The energies released by the French Revolution set France on the path of transition to a more industrial nation, but intermittently. Slowing that process was one result of the Congress of Vienna, though the intent may have been more to slow secularism and republicanism, especially from the point of view of Austria and Russia, but anything that slowed France from going through an agricultural commercial, and industrial revolution was a benefit to Great Britain.
But we have now 'progressed' to the point where we have recreated the kind of parasitic, unaccountable, rent seeking dominance by a small group in the financial sector that we previously saw in the clergy and nobility of the ancien régime in France or in pre-Civil War Stuart England. Even though the 18th Century was an 'empty world' and we are now in a quite 'full world' and facing ever rising prices for natural resources I think we could still harness a much greater efficiency by instituting economic and social organizations that mobilize the full potential of the whole population and serve to equalize both wealth distribution and leisure rather than, as at present, further concentrate wealth at the top. As the Dutch said while fighting the Spanish: "It is not necessary to have hope in order to persevere."
I am a fan of the view that the regency was the happiest period in 18th century France.

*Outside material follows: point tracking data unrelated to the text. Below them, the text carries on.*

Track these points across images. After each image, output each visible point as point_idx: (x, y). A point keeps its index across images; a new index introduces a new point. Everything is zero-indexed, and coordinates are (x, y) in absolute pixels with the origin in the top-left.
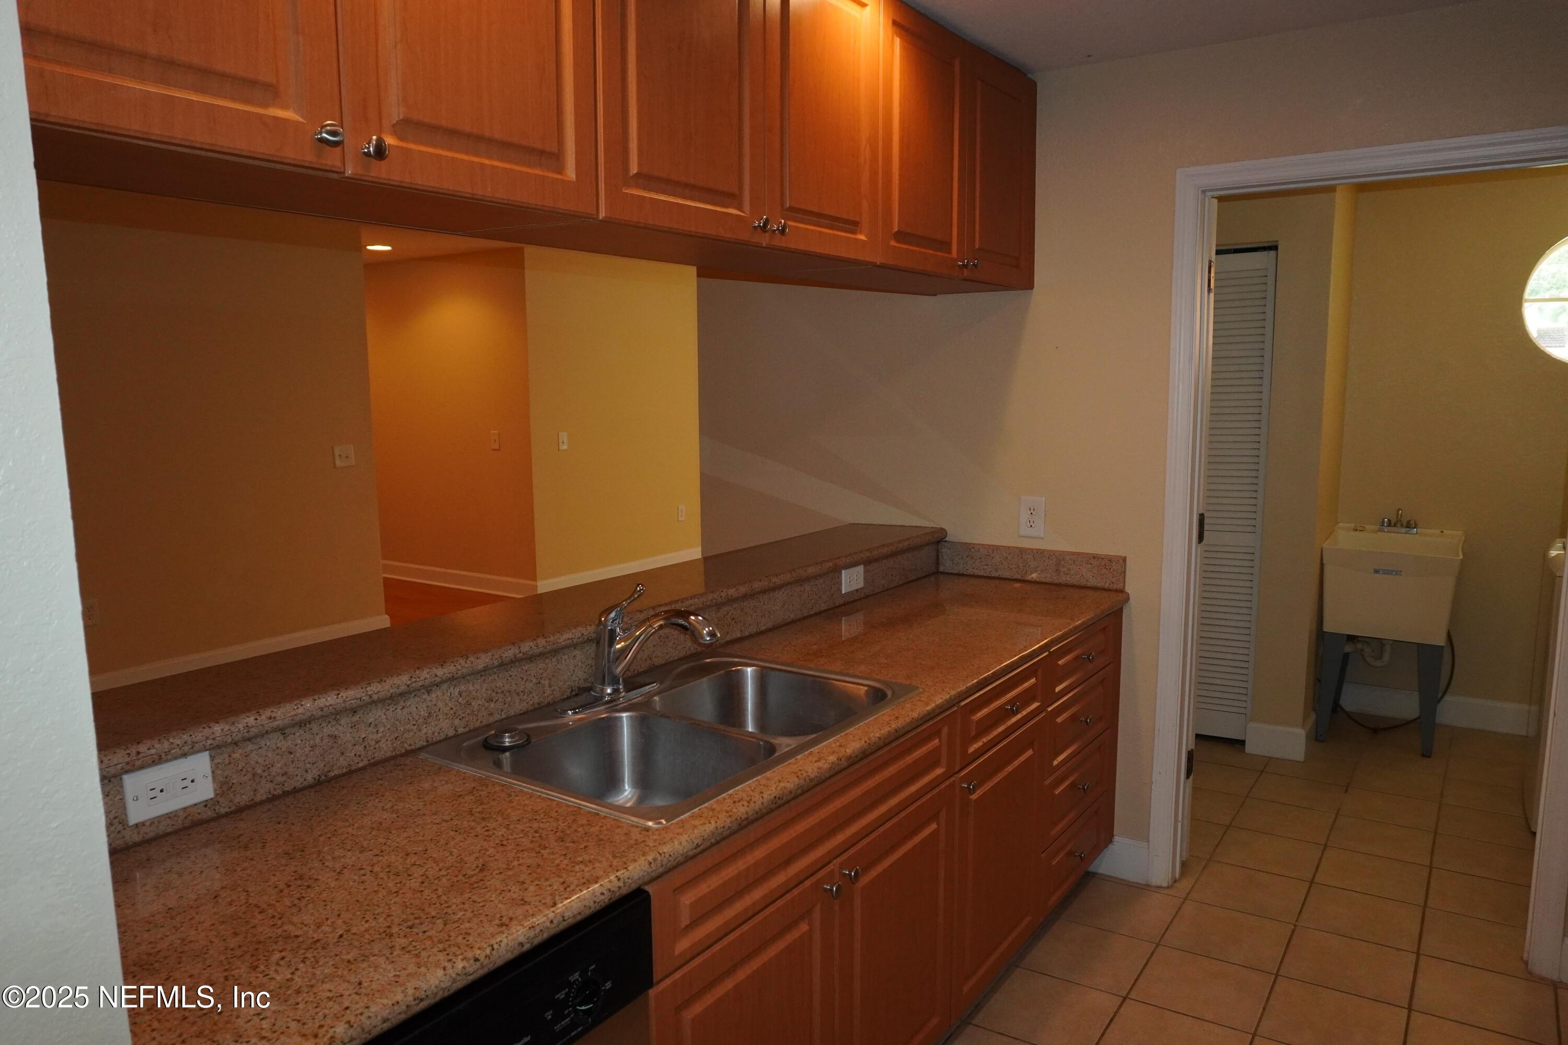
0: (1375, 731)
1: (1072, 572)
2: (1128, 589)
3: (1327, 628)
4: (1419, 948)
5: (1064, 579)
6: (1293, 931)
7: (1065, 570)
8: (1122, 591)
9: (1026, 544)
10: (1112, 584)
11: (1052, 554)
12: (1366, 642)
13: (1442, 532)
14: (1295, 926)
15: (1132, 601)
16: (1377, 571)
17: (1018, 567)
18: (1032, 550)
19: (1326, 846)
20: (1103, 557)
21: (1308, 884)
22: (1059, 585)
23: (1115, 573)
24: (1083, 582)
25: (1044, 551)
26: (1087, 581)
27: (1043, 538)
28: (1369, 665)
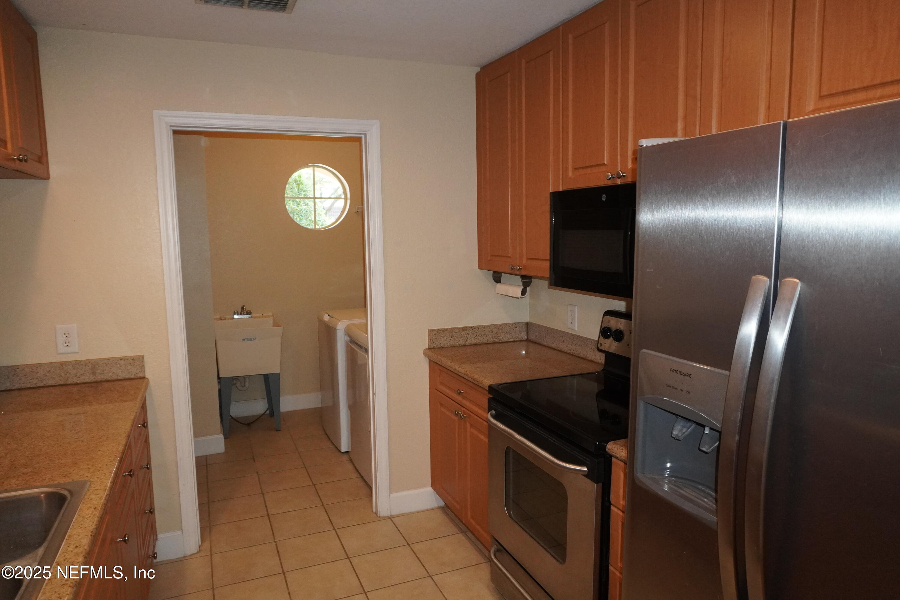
0: (249, 425)
1: (105, 371)
2: (147, 376)
3: (221, 376)
4: (334, 527)
5: (99, 378)
6: (276, 545)
7: (99, 371)
8: (144, 378)
9: (64, 359)
10: (136, 375)
11: (87, 362)
12: (237, 379)
13: (263, 315)
14: (275, 542)
15: (151, 383)
16: (244, 340)
17: (61, 376)
18: (71, 362)
19: (263, 494)
20: (128, 358)
21: (267, 518)
22: (96, 382)
23: (138, 367)
24: (115, 377)
25: (81, 361)
26: (117, 376)
27: (78, 353)
28: (241, 391)
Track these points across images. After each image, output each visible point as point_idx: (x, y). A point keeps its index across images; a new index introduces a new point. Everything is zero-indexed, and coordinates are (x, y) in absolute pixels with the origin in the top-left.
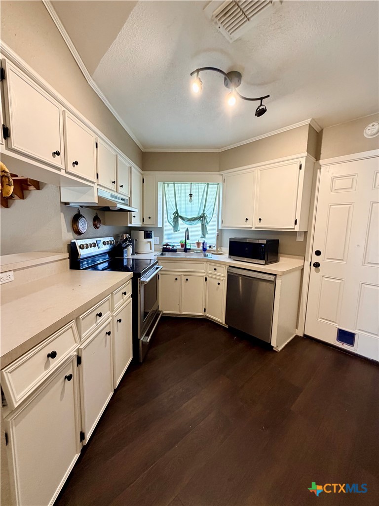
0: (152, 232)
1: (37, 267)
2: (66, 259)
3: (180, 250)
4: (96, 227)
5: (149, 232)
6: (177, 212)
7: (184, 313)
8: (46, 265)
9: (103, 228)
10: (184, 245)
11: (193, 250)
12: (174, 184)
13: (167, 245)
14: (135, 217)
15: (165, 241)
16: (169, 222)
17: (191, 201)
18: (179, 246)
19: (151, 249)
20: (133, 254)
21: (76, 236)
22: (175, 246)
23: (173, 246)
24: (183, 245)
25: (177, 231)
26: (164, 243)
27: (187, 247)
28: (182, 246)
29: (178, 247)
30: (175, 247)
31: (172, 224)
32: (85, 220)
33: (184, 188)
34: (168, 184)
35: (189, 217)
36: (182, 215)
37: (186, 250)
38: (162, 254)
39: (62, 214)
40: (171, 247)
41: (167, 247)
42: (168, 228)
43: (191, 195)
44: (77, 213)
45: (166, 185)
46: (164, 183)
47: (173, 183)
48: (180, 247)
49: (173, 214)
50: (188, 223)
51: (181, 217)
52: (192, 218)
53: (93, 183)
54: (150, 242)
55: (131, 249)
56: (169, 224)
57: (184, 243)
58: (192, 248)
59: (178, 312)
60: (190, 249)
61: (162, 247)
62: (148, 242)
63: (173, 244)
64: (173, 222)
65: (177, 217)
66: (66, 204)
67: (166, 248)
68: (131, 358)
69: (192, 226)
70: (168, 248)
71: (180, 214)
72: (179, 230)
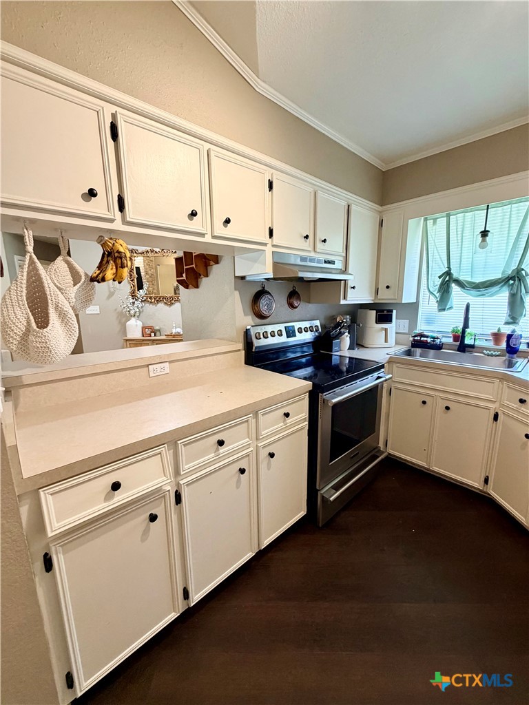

"The French Republic harnessed political, social and military power on a scale that created a new norm."
I am still a fan of the Toqueville view that the revolution and napoleon just finished off the centralizing tendencies of the ancien regime.
Yeah, because the French Republic hasn't been centralist at all. Oh, no. If you are not convinced, try it on someone who has not been entirely debauched by economics. — Piero Sraffa
L'Ancien Régime et la Révolution
http://en.wikipedia.org/wiki/The_Old_Regime_and_the_Revolution
"It is one of the major early historical works on the French Revolution. In this book, de Tocqueville develops his main theory about the French revolution, the theory of continuity, in which he states that even though the French tried to disassociate themselves from the past and from the autocratic old regime, they eventually reverted to a powerful central government."
As I said a plausible thesis.
Could you for once think before firing?
I was more thinking of more peace, less gloire. At the death of the regent France was better off then at the death of Louis XIV.